Member states of the EU willingly submit to norms created in and by EU institutions. They perceive their collaboration in these institutions as something beneficial for their self-interest. This cooperation has proved to be so desirable that it has attracted many new member states and there are still many countries on the continent that want to join. Why, what would be the reason for such an attraction?
The Single Market area covers the part of the world where we enjoy the highest levels of material and moral development in the world; economic and personal freedom, trade freedom and freedom of movement, freedom of the press, religious tolerance, clean environment and all the other good stuff. The rest of the European continent outside of the Single Market doesn’t have all of these. How come?
By far the greatest achievement of the European integration is the long lasting absence of large-scale armed conflicts. But this, in turn, was made possible only when European nations realised that peaceful competition and cooperation across borders will make everybody better off, that mutual enrichment is better than reciprocal plundering. This in itself is a fact worth celebrating.
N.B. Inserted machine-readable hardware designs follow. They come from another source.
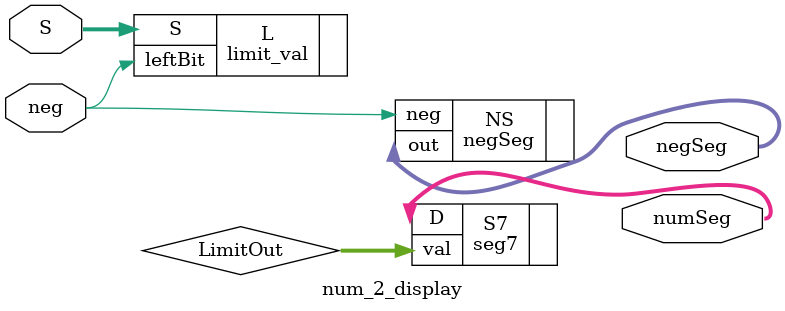
<source format=sv>
`timescale 1ns / 1ps


module num_2_display(
    input [3:0] S,
    input neg,
    output [6:0] numSeg,
    output [6:0] negSeg
    );
    
    logic [3:0] LimitOut;
    
    limit_val L(
        .S(S),
        .leftBit(neg));
    
    seg7 S7(
        .val(LimitOut),
        .D(numSeg));
        
    negSeg NS(
        .neg(neg),
        .out(negSeg));
        
    
    
endmodule

</source>
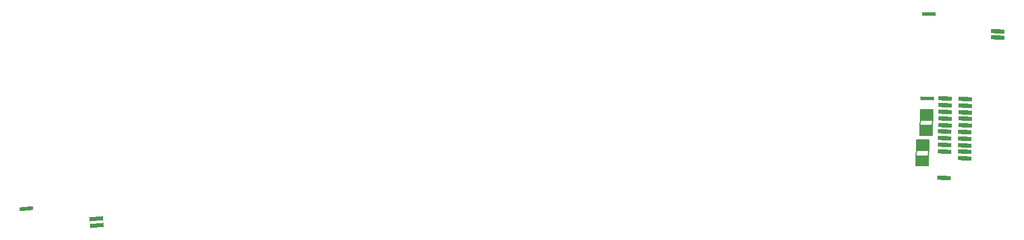
<source format=gbr>
*
G4_C Author: OrCAD GerbTool(tm) 8.1.1 Wed Jun 18 22:44:34 2003*
%LPD*%
%LNsilkbot*%
%FSLAX34Y34*%
%MOIN*%
%AD*%
%AMD25R98*
20,1,0.025000,0.000000,-0.035000,0.000000,0.035000,98.600000*
%
%AMD10R98*
20,1,0.050000,-0.025000,0.000000,0.025000,0.000000,98.600000*
%
%AMD25R98N2*
20,1,0.025000,0.000000,-0.035000,0.000000,0.035000,98.600000*
%
%AMD10R98N2*
20,1,0.050000,-0.025000,0.000000,0.025000,0.000000,98.600000*
%
%AMD25R86*
20,1,0.025000,0.000000,-0.035000,0.000000,0.035000,86.080000*
%
%AMD10R86*
20,1,0.050000,-0.025000,0.000000,0.025000,0.000000,86.080000*
%
%AMD16R5*
20,1,0.025000,-0.035000,0.000000,0.035000,0.000000,5.450000*
%
%AMD10R5*
20,1,0.050000,-0.025000,0.000000,0.025000,0.000000,5.450000*
%
%AMD16R5N2*
20,1,0.025000,-0.035000,0.000000,0.035000,0.000000,5.450000*
%
%AMD10R5N2*
20,1,0.050000,-0.025000,0.000000,0.025000,0.000000,5.450000*
%
%AMD32R3*
20,1,0.025000,0.034920,-0.002390,-0.034920,0.002390,3.950000*
%
%AMD33R3*
20,1,0.050000,-0.001710,-0.024940,0.001710,0.024940,3.950000*
%
%AMD32R3N2*
20,1,0.025000,0.034920,-0.002390,-0.034920,0.002390,3.910000*
%
%AMD33R3N2*
20,1,0.050000,-0.001710,-0.024940,0.001710,0.024940,3.910000*
%
%AMD32R3N3*
20,1,0.025000,0.034920,-0.002390,-0.034920,0.002390,3.920000*
%
%AMD33R3N3*
20,1,0.050000,-0.001710,-0.024940,0.001710,0.024940,3.920000*
%
%AMD29R105*
20,1,0.022000,0.000000,-0.040000,0.000000,0.040000,105.000000*
%
%AMD55R355*
20,1,0.022000,0.038640,0.010350,-0.038640,-0.010350,355.000000*
%
%AMD56R355*
20,1,0.022000,0.039400,0.006940,-0.039400,-0.006940,355.000000*
%
%AMD256R359*
20,1,0.024000,-0.041000,0.000000,0.041000,0.000000,359.000000*
%
%AMD257R359*
20,1,0.027000,-0.036000,0.000000,0.036000,0.000000,359.000000*
%
%AMD258R359*
20,1,0.022000,-0.040000,0.000000,0.040000,0.000000,359.000000*
%
%AMD258R359N2*
20,1,0.022000,-0.040000,0.000000,0.040000,0.000000,359.000000*
%
%AMD29R95*
20,1,0.022000,0.000000,-0.040000,0.000000,0.040000,95.000000*
%
%AMD30R95*
20,1,0.024000,0.000000,-0.041000,0.000000,0.041000,95.000000*
%
%AMD30R89*
20,1,0.024000,0.000000,-0.041000,0.000000,0.041000,89.000000*
%
%AMD26R89*
20,1,0.027000,0.000000,-0.036000,0.000000,0.036000,89.000000*
%
%AMD29R89*
20,1,0.022000,0.000000,-0.040000,0.000000,0.040000,89.000000*
%
%AMD64R359*
20,1,0.024000,0.040990,-0.000720,-0.040990,0.000720,359.000000*
%
%AMD65R359*
20,1,0.027000,0.035990,-0.000630,-0.035990,0.000630,359.000000*
%
%AMD66R359*
20,1,0.022000,0.039990,-0.000700,-0.039990,0.000700,359.000000*
%
%AMD67R1*
20,1,0.024000,0.040970,-0.001440,-0.040970,0.001440,1.000000*
%
%AMD68R1*
20,1,0.027000,0.035970,-0.001260,-0.035970,0.001260,1.000000*
%
%AMD69R1*
20,1,0.022000,0.039970,-0.001400,-0.039970,0.001400,1.000000*
%
%AMD29R89N2*
20,1,0.022000,0.000000,-0.040000,0.000000,0.040000,89.000000*
%
%AMD30R89N2*
20,1,0.024000,0.000000,-0.041000,0.000000,0.041000,89.000000*
%
%ADD10R,0.050000X0.050000*%
%ADD11C,0.006000*%
%ADD12C,0.019000*%
%ADD13C,0.007900*%
%ADD14C,0.005000*%
%ADD15C,0.000800*%
%ADD16R,0.070000X0.025000*%
%ADD17R,0.068000X0.023000*%
%ADD18C,0.006000*%
%ADD19C,0.009800*%
%ADD20C,0.010000*%
%ADD21C,0.030000*%
%ADD22C,0.060000*%
%ADD23C,0.035000*%
%ADD24C,0.055000*%
%ADD25R,0.025000X0.070000*%
%ADD26R,0.027000X0.072000*%
%ADD27R,0.029000X0.058000*%
%ADD28R,0.031000X0.060000*%
%ADD29R,0.022000X0.080000*%
%ADD30R,0.024000X0.082000*%
%ADD31D10R98N2*%
%ADD32D25R86*%
%ADD33D10R86*%
%ADD34D16R5*%
%ADD35D10R5*%
%ADD36D16R5N2*%
%ADD37D10R5N2*%
%ADD38D25R98N2*%
%ADD39D10R98N2*%
%ADD40D25R86*%
%ADD41D10R86*%
%ADD42D16R5*%
%ADD43D10R5*%
%ADD44D16R5N2*%
%ADD45D10R5N2*%
%ADD46D32R3*%
%ADD47D33R3*%
%ADD48R,0.070000X0.025000*%
%ADD49D33R3N2*%
%ADD50C,0.011000*%
%ADD51C,0.036000*%
%ADD52C,0.015000*%
%ADD53R,0.070000X0.025000*%
%ADD54R,0.050000X0.050000*%
%ADD55D29R105*%
%ADD56D55R355*%
%ADD57D56R355*%
%ADD58D256R359*%
%ADD59D257R359*%
%ADD60D258R359*%
%ADD61D258R359N2*%
%ADD62D29R95*%
%ADD63D30R95*%
%ADD64D30R89*%
%ADD65D26R89*%
%ADD66D29R89*%
%ADD67D64R359*%
%ADD68D65R359*%
%ADD69D66R359*%
%ADD70D67R1*%
%ADD71D68R1*%
%ADD72D69R1*%
%ADD73D29R89N2*%
%ADD74D30R89N2*%
%ADD256R,0.082000X0.024000*%
%ADD257R,0.072000X0.027000*%
%ADD258R,0.080000X0.022000*%
G4_C OrCAD GerbTool Tool List *
G4_D50 1 0.0110 T 0 0*
G4_D51 3 0.0360 T 0 0*
G4_D52 2 0.0150 T 0 0*
G54D62*
G1X37310Y11359D3*
G54D63*
G1X41478Y10768D3*
G1X41516Y10376D3*
G54D73*
G1X91094Y22976D3*
G54D74*
G1X95178Y21953D3*
G1X95175Y21559D3*
G54D70*
G1X91977Y13202D3*
G1X92006Y14776D3*
G1X92012Y15169D3*
G1X92019Y15563D3*
G1X92026Y15957D3*
G1X92033Y16351D3*
G1X92047Y17137D3*
G1X92040Y16744D3*
G1X92054Y17531D3*
G1X92061Y17924D3*
G1X93260Y17904D3*
G1X93254Y17510D3*
G1X93247Y17117D3*
G1X93240Y16723D3*
G1X93233Y16330D3*
G1X93226Y15936D3*
G1X93219Y15542D3*
G1X93211Y15148D3*
G1X93205Y14755D3*
G1X93199Y14361D3*
G54D71*
G1X90691Y14036D3*
G1X90693Y14234D3*
G1X90697Y14418D3*
G1X90707Y14937D3*
G1X90712Y15136D3*
G1X90714Y15319D3*
G1X91081Y15469D2*
G54D18*
G1X91054Y13924D1*
G1X91081Y15470D2*
G1X90344Y15483D1*
G1X90344Y15484D2*
G1X90317Y13937D1*
G54D71*
G1X90911Y15840D3*
G1X90914Y16038D3*
G1X90918Y16222D3*
G1X90928Y16740D3*
G1X90932Y16939D3*
G1X90934Y17122D3*
G1X91301Y17272D2*
G54D18*
G1X91274Y15727D1*
G1X91301Y17273D2*
G1X90564Y17286D1*
G1X90564Y17287D2*
G1X90537Y15740D1*
G54D72*
G1X90982Y17944D3*
M2*

</source>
Now, you might point out that an endeavor to liberalise trade doesn’t necessitate the establishment of political institutions. But the countries participating in this trade-liberalising project decided so. So why, then, focus on on all the particular missteps, excesses, and delusions of daily policy-making of the Commission, the Parliament, the Council, the Court, the Bank? Why not, as advocates of free markets should, focus on comparing the existing situation with possible, realistic alternatives?
Dalibor Roháč, author of the “Towards An Imperfect Union, A conservative case for the EU” brought my attention to the concept of the Nirvana fallacy, described by the economist Harold Demsetz, which stands for comparing an obviously unattainable, ideal norm with the existing imperfect institutional arrangements.
So tell me honestly – do you think that a return to nation-states would truly better safeguard the freedom of movement of productive factors in Europe? Do you really think so? Or are there other reasons which compel you to bringing down the existing social order of Western, liberal-democratic institutions such as those of the EU? Do you bear in mind the unleashing of unintended consequences? Because they will come and you most probably won’t like them.
Do you want to be a revolutionary? No matter the adjective, a “conservative”, “libertarian”, or “free-market” Leninist is still a Leninist.